“Dateci i resti di Eli Cohen”
Israele incontra i ribelli siriani per preparare un intervento nel Golan
Il giornale arabo al Quds al Arabi scrive che c’è stato un incontro tra militari israeliani e ribelli siriani in campo neutro, ad Amman, capitale della Giordania, “per preparare un’eventuale operazione israelo-americana e mettere in sicurezza le alture del Golan”. L’altopiano del Golan è un’area di confine contesa da Siria e Israele fin dalla Guerra dei sei giorni del 1967. Particolare che aggiunge verosimiglianza alla notizia: gli israeliani hanno subito chiesto ai ribelli siriani un aiuto per recuperare le spoglie di Eli Cohen, la cui esecuzione a Damasco fu uno dei capitoli più disperati nella storia dello spionaggio di Israele.

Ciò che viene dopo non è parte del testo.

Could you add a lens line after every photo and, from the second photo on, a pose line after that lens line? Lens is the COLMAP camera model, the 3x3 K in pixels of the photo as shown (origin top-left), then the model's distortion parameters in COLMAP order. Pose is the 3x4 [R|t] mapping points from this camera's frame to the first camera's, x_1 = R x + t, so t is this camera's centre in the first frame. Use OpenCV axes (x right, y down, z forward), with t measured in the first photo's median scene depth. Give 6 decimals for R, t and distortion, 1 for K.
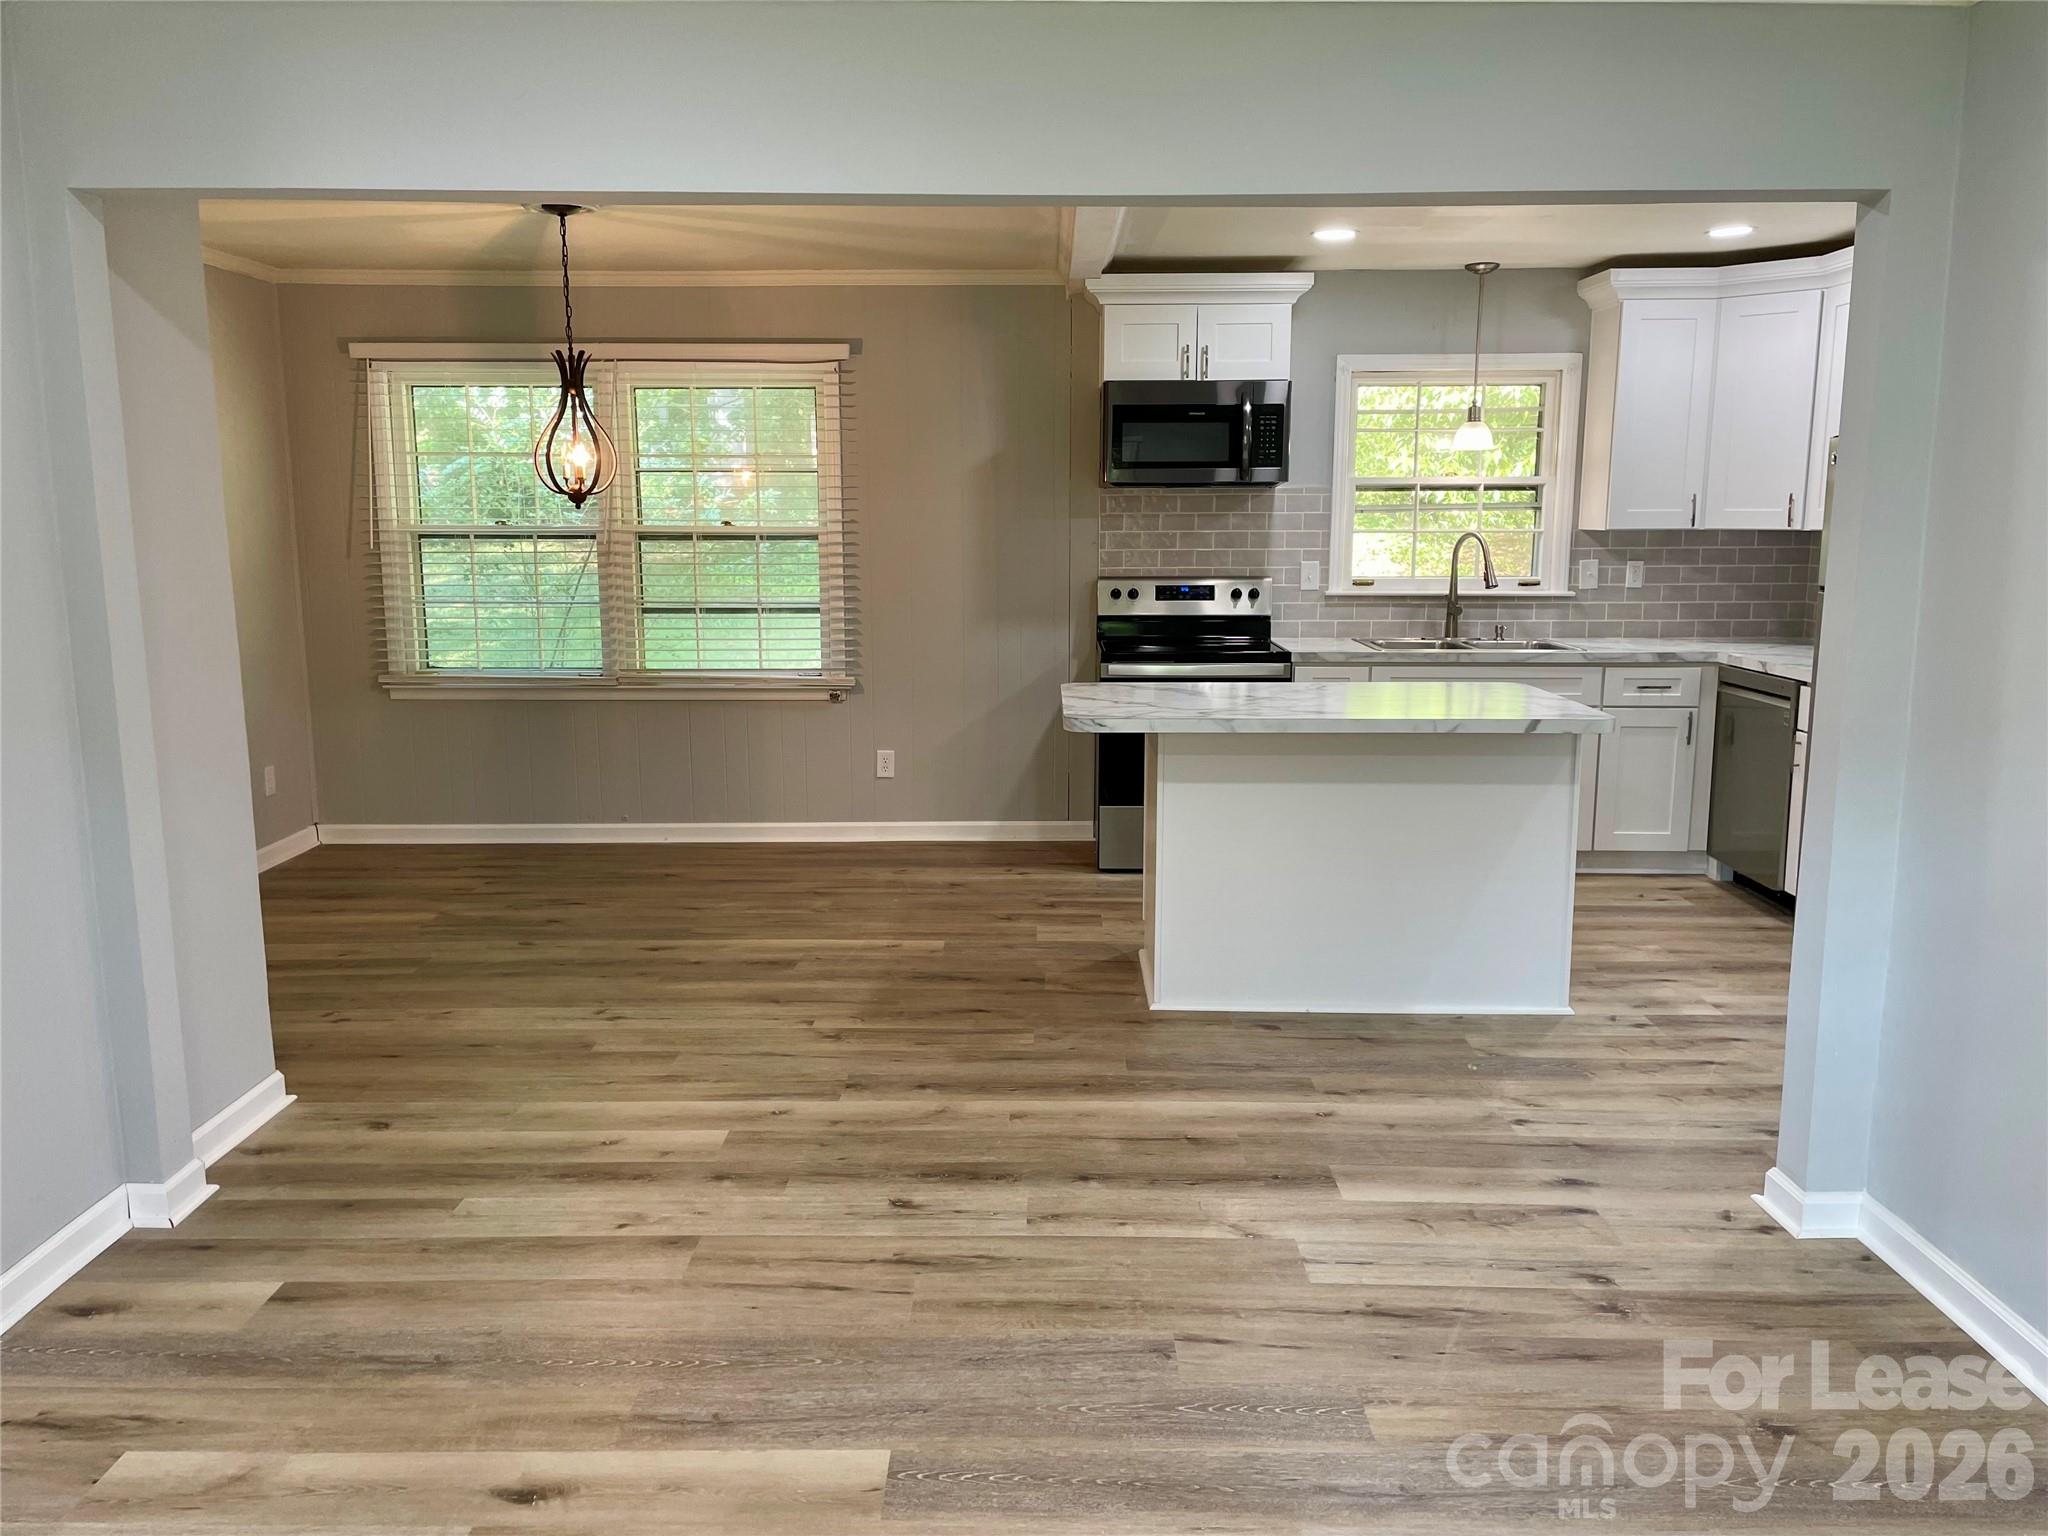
lens RADIAL K [[1554.2, 0, 1024.0], [0, 1554.2, 768.0], [0, 0, 1]] dist [0.101575, -0.132251]
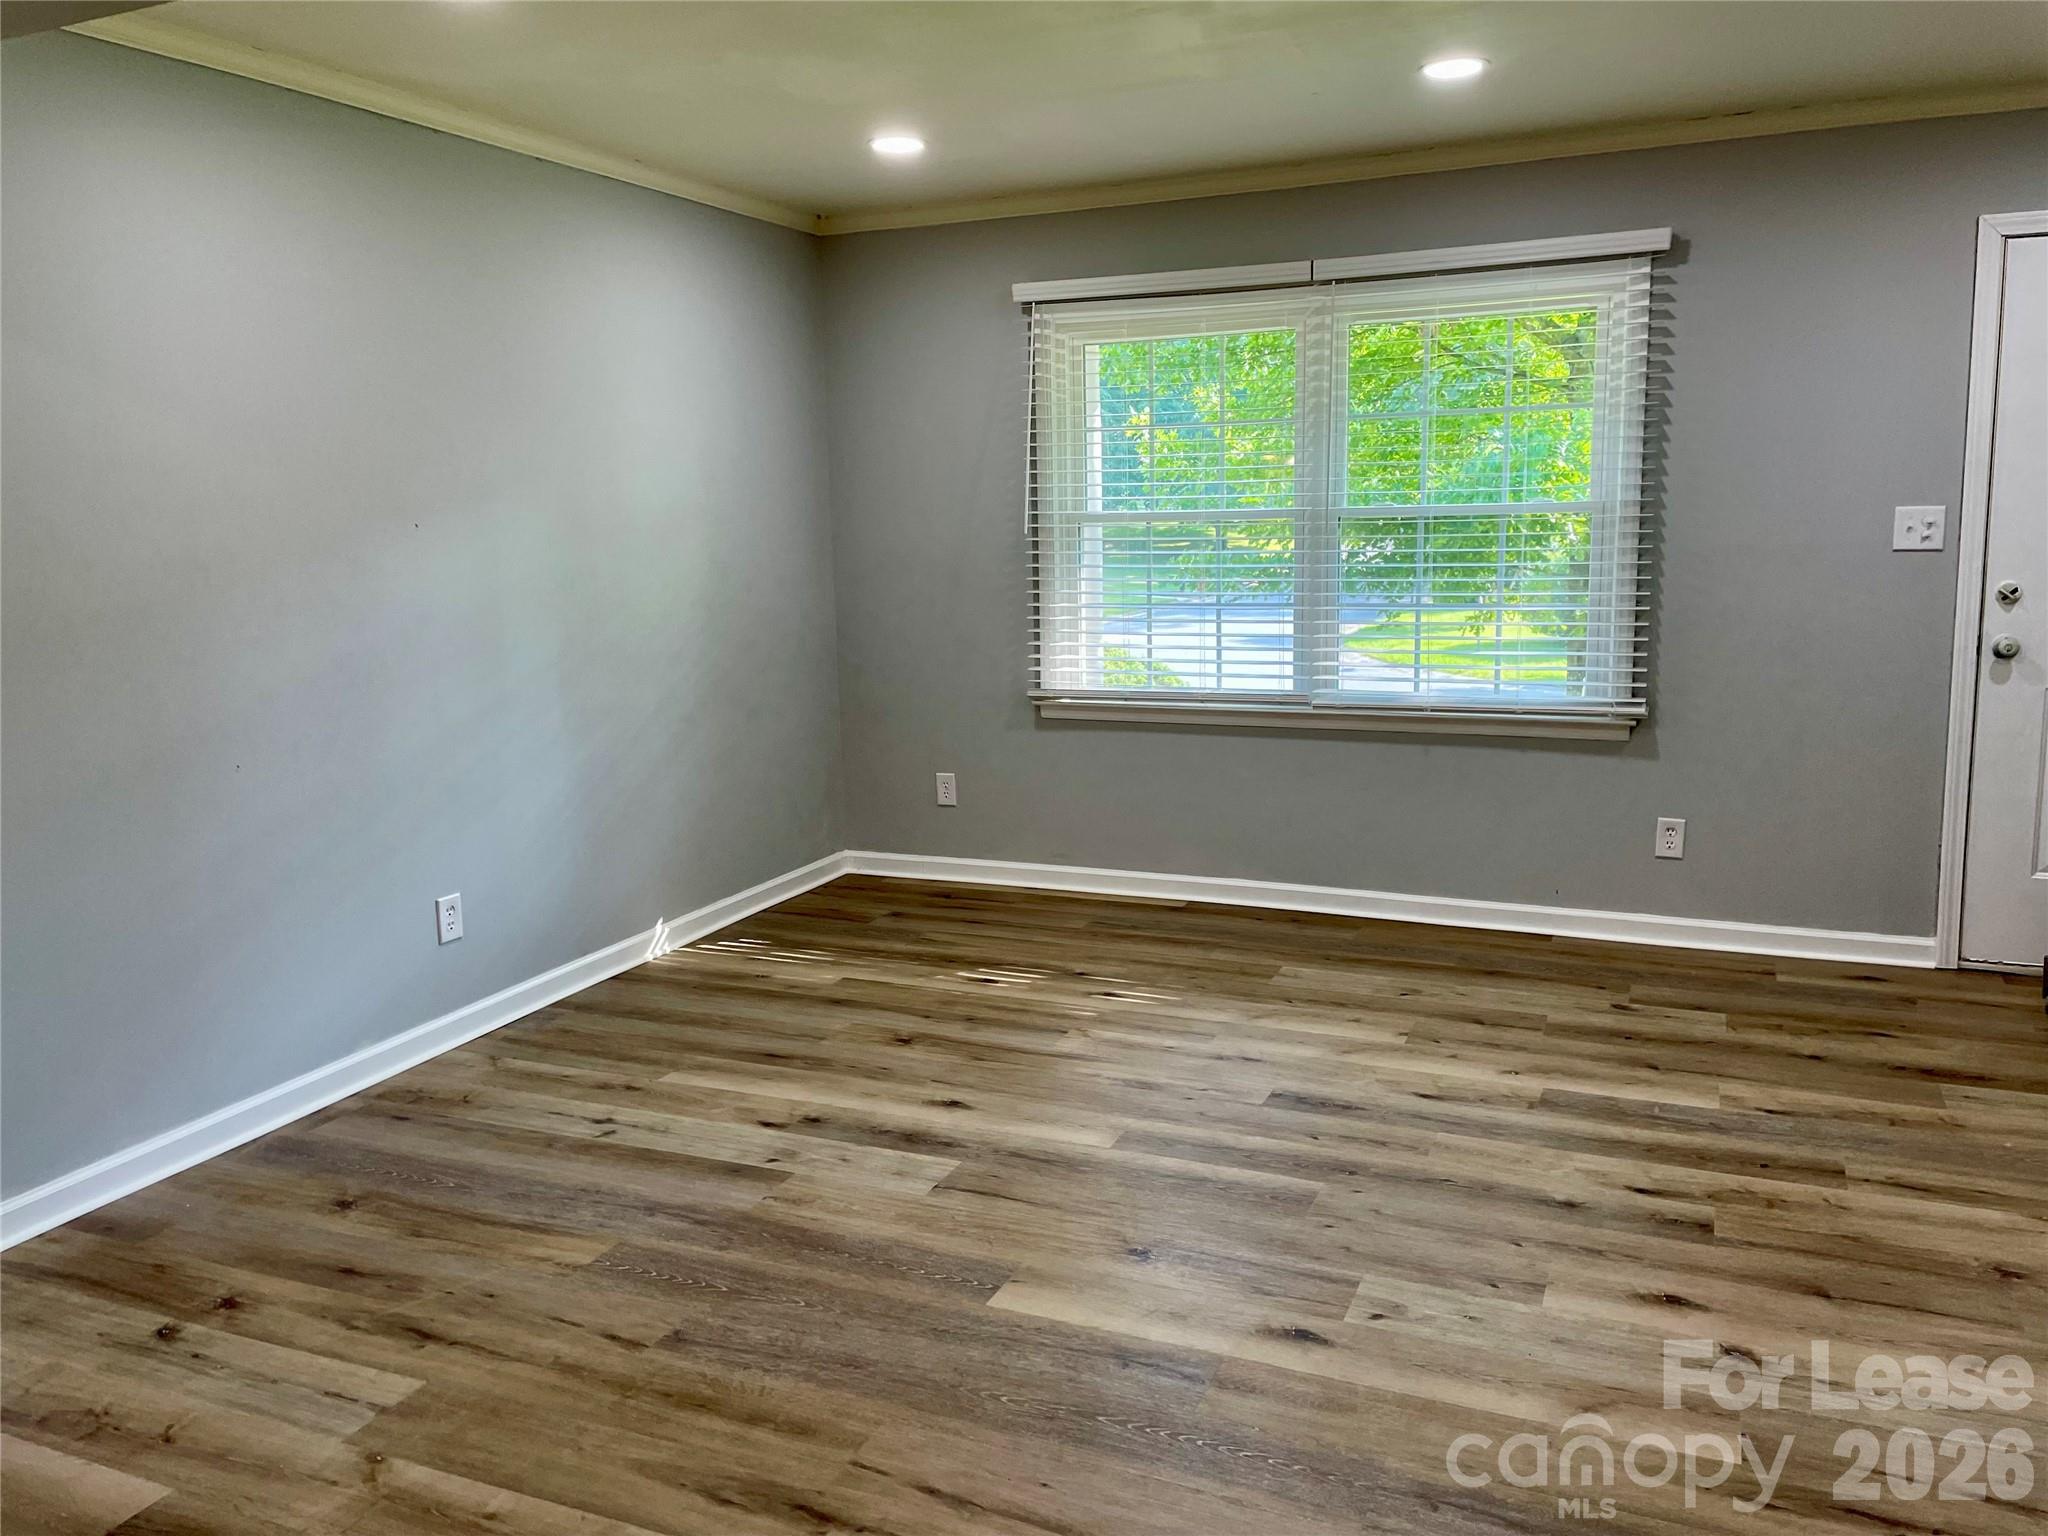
lens RADIAL K [[1559.1, 0, 1027.4], [0, 1559.1, 740.3], [0, 0, 1]] dist [0.101410, -0.128160]
pose [[-0.921539, -0.035067, 0.386699, -0.262416], [0.089590, 0.949838, 0.299634, -0.139250], [-0.377809, 0.310769, -0.872171, 0.909116]]
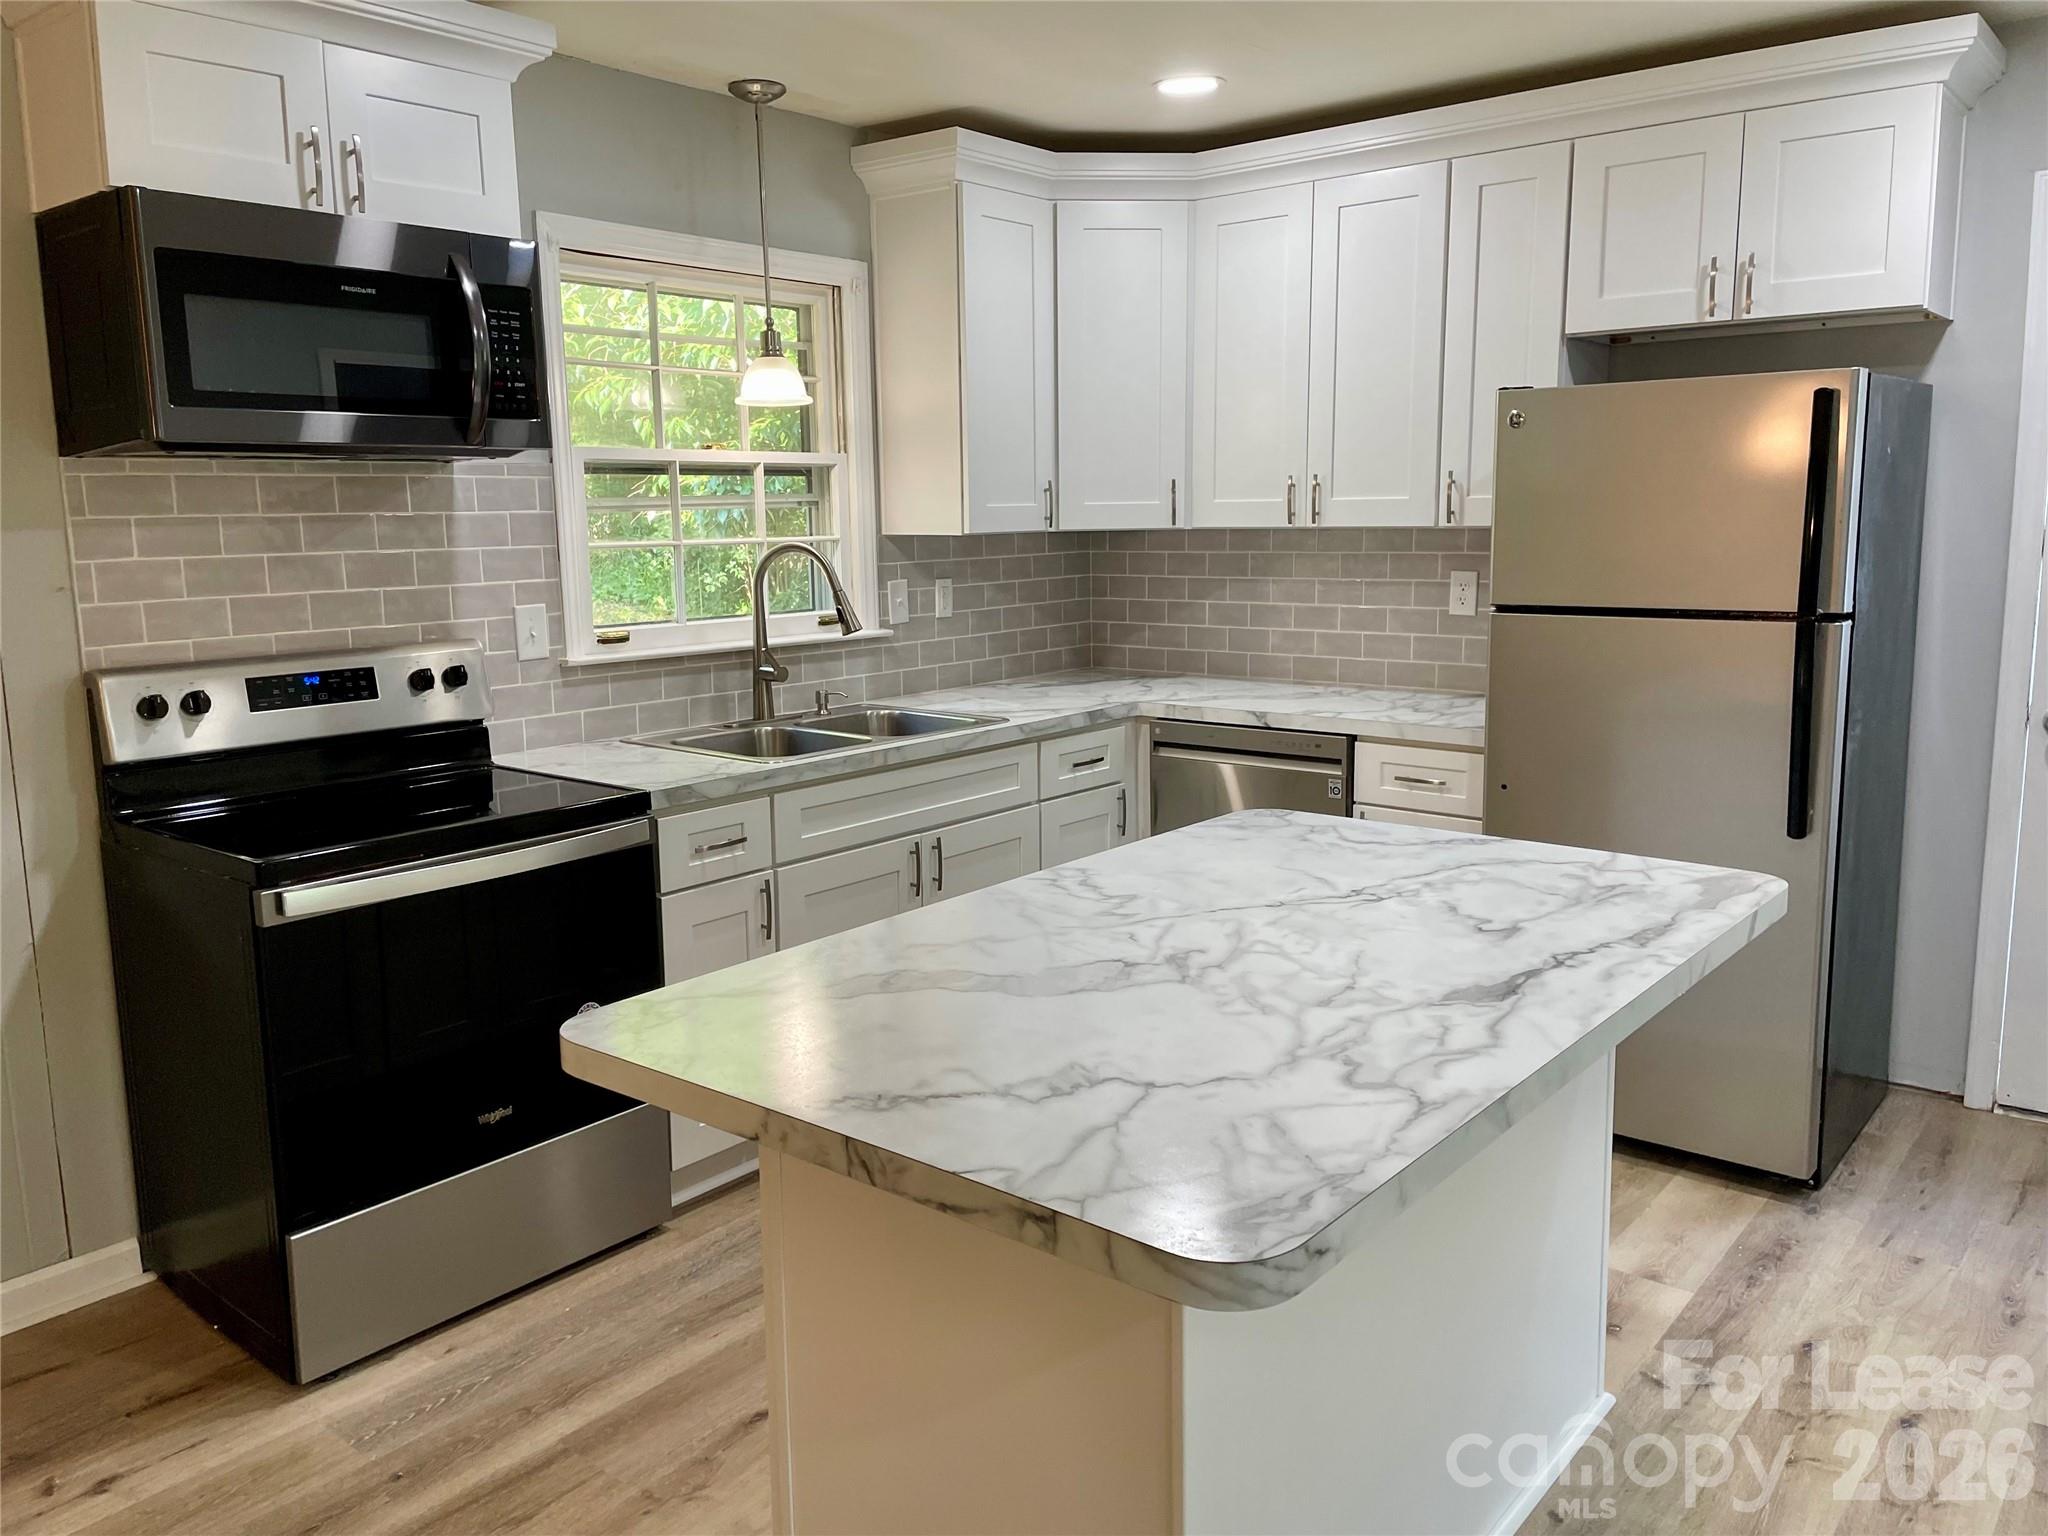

Il giornale arabo al Quds al Arabi scrive che c’è stato un incontro tra militari israeliani e ribelli siriani in campo neutro, ad Amman, capitale della Giordania, “per preparare un’eventuale operazione israelo-americana e mettere in sicurezza le alture del Golan”. L’altopiano del Golan è un’area di confine contesa da Siria e Israele fin dalla Guerra dei sei giorni del 1967. Particolare che aggiunge verosimiglianza alla notizia: gli israeliani hanno subito chiesto ai ribelli siriani un aiuto per recuperare le spoglie di Eli Cohen, la cui esecuzione a Damasco fu uno dei capitoli più disperati nella storia dello spionaggio di Israele. Cohen, abilissimo infiltrato del Mossad, riuscì a diventare viceministro della Difesa siriana prima di essere scoperto da agenti russi (già allora collaboravano con Damasco) mentre passava informazioni via radio e di essere impiccato durante una diretta della tv di stato siriana nel 1965. La restituzione delle sue spoglie a Israele è un tema simbolico ancora vivissimo. Quando nel 2010 il penultimo capo del Mossad, Meir Dagan, lasciò il suo incarico disse che il suo più grande rimpianto era di non essere riuscito a ottenere indietro i resti di Cohen dal presidente siriano Bashar el Assad.
La notizia dell’incontro con gli israeliani può danneggiare l’immagine dei ribelli coinvolti – perché i siriani guardano con ostilità a Israele e lo accusano con vaghezza di appoggiare con armi e materiali il regime di Assad (che rivolta la frittata senza battere ciglio e sostiene che i ribelli sono “terroristi armati da Israele e dall’America”) ma farà di certo sobbalzare parecchia gente sulla sedia. La guerra civile siriana avrà conseguenze che toccheranno Israele, che però per adesso sembrava avere scelto il ruolo dello spettatore silenzioso (tranne un’offerta di “aiuto umanitario” ai ribelli fatta a luglio e respinta sdegnosamente). In realtà il governo di Gerusalemme si sta muovendo: a fine dicembre il giornale arabo al Quds al Arabi ha scritto (sempre lui, poi però sono arrivate le conferme dei media israeliani: per questo ora la notizia dell’abboccamento con i ribelli è considerata credibile) che il primo ministro israeliano Benjamin Netanyahu ha incontrato durante una visita segreta re Abdullah II di Giordania, per chiedere il suo assenso a un’operazione dentro la Siria contro le armi chimiche del governo.
Netanyahu è consapevole che la Siria considererebbe la Giordania complice di ogni possibile intervento. Due le opzioni presentate ai giordani: uno strike aereo preventivo contro i siti o un’azione di terra con 8.000 soldati, entrambe però respinte. Il 3 dicembre la rivista americana Atlantic Monthly ha raccontato che militari israeliani sono stati ad Amman in ottobre e in novembre con le stesse richieste ai giordani (sempre rifiutate) e che Israele sorveglia il confine siriano con i droni. Martedì è arrivata la notizia della costruzione di una barriera protettiva lunga 56 km sul Golan, confine che un tempo Israele non considerava pericoloso. Dall’altra parte, la maggior parte del territorio è ormai in mano ai ribelli, come ha detto a luglio l’ex ministro della Difesa israeliano Ehud Barak. Nota en passant: il capo di al Qaida in Siria si chiama “al Golani”, perché viene dal Golan.